■ WHAT YOU WILL DO ■
Report every line of the records that contains the word "lines".

====== TASK DATA ======

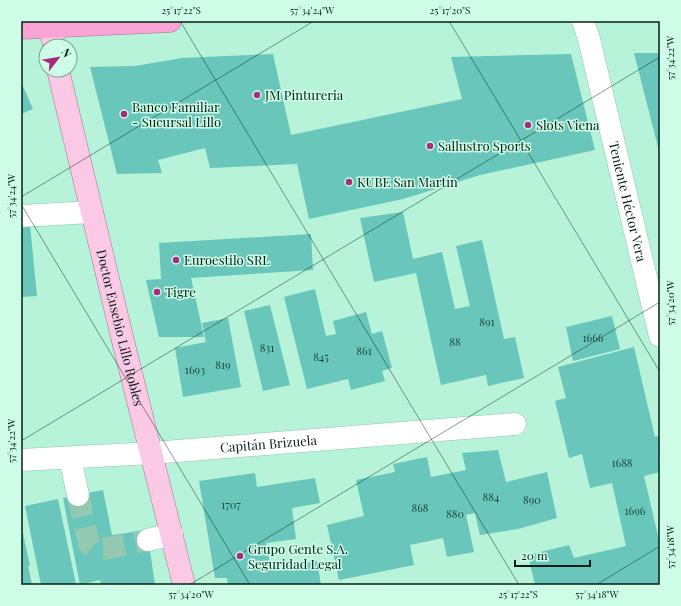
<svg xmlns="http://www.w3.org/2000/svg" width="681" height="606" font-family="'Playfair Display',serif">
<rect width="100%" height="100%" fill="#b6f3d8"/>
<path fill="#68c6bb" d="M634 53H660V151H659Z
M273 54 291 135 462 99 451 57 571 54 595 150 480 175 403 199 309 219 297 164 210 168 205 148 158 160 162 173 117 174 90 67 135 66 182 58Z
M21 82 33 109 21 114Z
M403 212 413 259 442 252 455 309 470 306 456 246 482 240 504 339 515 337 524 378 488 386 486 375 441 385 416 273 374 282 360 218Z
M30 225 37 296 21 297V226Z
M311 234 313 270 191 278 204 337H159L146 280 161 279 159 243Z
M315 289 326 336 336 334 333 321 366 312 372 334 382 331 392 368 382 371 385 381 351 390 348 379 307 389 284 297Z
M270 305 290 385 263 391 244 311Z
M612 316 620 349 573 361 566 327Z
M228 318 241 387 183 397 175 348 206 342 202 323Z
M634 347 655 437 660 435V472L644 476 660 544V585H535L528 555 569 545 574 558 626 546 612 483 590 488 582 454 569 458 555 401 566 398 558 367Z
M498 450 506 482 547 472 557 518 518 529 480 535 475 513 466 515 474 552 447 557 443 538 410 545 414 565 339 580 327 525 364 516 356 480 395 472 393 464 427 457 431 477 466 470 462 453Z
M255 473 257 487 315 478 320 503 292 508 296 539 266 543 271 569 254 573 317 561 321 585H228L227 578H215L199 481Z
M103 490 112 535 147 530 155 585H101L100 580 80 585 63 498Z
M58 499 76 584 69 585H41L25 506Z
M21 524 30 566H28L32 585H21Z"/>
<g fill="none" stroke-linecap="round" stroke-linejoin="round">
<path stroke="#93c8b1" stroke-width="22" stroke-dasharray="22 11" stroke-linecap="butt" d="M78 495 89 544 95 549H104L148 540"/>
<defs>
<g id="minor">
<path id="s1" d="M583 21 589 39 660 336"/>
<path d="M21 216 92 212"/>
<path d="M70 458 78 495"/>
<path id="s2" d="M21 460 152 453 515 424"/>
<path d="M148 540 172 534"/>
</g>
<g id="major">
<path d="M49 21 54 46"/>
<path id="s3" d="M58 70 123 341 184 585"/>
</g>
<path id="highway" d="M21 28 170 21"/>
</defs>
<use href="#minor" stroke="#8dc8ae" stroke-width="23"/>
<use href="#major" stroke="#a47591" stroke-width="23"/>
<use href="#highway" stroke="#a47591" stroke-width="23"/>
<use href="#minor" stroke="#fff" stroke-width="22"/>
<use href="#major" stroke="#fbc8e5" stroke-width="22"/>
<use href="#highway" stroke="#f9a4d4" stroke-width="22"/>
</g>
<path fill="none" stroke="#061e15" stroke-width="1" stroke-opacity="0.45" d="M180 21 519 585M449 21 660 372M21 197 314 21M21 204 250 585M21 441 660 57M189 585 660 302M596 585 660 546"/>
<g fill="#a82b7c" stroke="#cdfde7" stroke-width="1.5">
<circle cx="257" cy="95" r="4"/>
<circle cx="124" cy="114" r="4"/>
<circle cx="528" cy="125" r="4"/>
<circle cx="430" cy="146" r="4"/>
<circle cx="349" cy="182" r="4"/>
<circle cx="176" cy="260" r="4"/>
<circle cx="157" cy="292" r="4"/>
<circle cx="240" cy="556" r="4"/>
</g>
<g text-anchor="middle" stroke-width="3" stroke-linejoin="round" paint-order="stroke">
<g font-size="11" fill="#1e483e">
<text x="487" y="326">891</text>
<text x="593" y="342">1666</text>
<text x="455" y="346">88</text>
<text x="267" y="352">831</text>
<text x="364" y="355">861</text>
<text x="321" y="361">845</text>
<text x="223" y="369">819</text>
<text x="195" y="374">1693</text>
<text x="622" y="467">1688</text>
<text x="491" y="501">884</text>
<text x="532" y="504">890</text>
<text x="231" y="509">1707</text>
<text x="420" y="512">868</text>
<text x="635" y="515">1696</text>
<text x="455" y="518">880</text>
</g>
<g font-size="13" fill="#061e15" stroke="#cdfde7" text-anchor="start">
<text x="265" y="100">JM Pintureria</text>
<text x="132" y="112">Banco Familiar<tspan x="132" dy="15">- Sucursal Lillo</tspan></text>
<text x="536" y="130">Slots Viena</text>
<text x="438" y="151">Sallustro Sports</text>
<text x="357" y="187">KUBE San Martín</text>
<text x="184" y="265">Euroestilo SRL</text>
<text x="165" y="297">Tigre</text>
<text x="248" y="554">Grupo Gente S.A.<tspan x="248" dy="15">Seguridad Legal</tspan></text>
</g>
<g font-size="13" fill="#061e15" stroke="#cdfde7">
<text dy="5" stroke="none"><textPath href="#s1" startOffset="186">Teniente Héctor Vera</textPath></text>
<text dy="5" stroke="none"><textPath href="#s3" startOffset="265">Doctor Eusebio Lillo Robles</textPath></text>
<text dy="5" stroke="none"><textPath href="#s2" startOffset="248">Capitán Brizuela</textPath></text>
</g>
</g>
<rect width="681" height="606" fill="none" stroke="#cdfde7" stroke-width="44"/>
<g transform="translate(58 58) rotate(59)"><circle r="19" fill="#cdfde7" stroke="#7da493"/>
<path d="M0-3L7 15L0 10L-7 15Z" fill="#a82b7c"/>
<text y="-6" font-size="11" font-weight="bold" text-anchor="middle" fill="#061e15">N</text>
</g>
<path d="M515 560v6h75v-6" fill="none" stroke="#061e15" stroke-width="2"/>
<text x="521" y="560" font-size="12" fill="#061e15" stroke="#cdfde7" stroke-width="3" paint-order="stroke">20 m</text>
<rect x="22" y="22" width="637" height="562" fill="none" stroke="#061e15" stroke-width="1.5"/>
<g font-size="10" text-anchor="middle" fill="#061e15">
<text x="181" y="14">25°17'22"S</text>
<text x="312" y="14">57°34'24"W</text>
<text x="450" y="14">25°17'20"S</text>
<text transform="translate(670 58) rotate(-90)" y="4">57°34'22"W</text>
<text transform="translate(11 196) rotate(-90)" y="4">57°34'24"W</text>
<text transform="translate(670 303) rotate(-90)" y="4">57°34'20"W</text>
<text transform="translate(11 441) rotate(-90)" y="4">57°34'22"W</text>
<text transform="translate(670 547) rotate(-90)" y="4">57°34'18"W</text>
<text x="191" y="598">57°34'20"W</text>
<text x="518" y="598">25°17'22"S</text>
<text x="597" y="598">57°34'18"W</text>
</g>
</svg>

======
====== TASK DATA ======

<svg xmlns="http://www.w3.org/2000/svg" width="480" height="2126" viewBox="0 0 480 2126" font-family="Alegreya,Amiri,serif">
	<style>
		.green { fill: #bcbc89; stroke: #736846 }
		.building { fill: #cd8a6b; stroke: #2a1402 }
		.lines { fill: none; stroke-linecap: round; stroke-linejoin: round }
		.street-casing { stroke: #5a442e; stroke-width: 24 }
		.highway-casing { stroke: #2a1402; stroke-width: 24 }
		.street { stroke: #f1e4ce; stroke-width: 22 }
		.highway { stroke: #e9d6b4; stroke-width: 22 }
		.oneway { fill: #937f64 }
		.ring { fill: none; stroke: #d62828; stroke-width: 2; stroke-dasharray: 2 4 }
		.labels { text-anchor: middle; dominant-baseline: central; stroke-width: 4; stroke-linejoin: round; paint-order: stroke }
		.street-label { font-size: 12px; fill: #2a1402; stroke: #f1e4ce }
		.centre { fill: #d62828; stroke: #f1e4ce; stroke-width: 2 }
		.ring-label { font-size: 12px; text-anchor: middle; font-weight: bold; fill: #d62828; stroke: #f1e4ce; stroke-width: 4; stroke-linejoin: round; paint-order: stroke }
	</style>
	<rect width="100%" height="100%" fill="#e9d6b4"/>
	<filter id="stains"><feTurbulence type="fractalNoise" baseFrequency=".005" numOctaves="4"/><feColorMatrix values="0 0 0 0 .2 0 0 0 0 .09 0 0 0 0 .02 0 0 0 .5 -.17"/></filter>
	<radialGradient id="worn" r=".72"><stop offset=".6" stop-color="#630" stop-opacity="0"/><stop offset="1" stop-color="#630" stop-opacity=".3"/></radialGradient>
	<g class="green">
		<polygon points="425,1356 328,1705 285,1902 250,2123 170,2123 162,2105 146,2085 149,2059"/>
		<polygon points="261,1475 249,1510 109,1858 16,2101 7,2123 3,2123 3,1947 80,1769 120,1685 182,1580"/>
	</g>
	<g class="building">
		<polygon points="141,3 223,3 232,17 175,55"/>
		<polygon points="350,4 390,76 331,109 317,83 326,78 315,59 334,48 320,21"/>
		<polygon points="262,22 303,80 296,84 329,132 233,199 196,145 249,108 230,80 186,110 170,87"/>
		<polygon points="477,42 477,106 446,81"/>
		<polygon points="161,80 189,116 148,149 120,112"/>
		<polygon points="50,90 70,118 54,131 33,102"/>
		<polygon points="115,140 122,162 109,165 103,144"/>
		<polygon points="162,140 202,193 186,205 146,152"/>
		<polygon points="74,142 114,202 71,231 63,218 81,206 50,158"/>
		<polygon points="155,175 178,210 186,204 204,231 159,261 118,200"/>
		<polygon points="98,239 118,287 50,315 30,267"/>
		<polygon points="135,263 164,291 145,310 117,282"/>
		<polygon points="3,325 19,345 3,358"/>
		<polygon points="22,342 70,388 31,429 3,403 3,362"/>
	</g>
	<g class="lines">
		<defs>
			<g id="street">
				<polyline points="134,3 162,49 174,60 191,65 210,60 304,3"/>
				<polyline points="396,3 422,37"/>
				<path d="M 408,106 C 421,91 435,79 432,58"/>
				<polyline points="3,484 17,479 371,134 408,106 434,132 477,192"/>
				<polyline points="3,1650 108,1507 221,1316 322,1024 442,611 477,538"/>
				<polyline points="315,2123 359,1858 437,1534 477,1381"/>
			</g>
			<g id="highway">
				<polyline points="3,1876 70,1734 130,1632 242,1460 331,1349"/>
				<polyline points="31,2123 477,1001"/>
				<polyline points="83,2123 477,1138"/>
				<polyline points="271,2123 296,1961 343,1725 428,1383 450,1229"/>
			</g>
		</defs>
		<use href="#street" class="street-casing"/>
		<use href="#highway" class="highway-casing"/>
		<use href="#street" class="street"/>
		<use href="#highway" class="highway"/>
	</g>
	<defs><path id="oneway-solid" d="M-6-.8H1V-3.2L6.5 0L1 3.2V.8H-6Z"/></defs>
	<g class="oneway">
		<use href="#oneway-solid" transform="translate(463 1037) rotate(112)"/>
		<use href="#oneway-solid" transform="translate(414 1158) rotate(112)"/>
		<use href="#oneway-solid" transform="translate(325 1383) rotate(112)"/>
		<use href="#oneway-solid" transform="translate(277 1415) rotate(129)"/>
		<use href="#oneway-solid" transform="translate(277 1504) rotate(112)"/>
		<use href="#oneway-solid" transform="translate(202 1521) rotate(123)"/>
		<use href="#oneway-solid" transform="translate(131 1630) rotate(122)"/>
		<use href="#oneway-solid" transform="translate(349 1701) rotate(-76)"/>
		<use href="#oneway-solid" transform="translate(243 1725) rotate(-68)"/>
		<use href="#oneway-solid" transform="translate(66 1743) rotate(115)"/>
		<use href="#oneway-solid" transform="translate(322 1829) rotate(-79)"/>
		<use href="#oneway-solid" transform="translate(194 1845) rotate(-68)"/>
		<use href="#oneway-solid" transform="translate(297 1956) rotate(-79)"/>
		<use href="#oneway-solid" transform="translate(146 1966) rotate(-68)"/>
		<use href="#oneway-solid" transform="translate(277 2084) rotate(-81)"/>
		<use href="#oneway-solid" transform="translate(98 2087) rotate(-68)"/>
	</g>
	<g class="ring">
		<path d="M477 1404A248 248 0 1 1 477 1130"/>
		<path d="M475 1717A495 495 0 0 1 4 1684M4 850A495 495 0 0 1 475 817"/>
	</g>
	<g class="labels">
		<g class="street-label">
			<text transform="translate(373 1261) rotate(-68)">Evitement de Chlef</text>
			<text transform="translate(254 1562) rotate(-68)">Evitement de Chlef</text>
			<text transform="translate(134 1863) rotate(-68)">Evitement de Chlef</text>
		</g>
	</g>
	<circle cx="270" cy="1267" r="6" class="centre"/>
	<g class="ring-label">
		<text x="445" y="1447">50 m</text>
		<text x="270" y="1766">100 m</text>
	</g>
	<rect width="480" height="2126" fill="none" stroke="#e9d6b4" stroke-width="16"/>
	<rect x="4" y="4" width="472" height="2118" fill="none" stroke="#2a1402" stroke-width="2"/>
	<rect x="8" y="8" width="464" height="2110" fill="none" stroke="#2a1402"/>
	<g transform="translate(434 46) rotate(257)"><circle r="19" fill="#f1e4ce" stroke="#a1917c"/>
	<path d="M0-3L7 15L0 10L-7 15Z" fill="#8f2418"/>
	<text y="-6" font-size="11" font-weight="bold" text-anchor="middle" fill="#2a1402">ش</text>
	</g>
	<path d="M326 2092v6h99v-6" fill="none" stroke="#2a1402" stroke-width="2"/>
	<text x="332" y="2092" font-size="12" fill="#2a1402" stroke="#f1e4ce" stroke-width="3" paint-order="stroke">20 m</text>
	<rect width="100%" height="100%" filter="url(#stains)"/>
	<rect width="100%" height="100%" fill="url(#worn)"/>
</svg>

======

■ PROBLEM SOLUTION ■
		.lines { fill: none; stroke-linecap: round; stroke-linejoin: round }
	<g class="lines">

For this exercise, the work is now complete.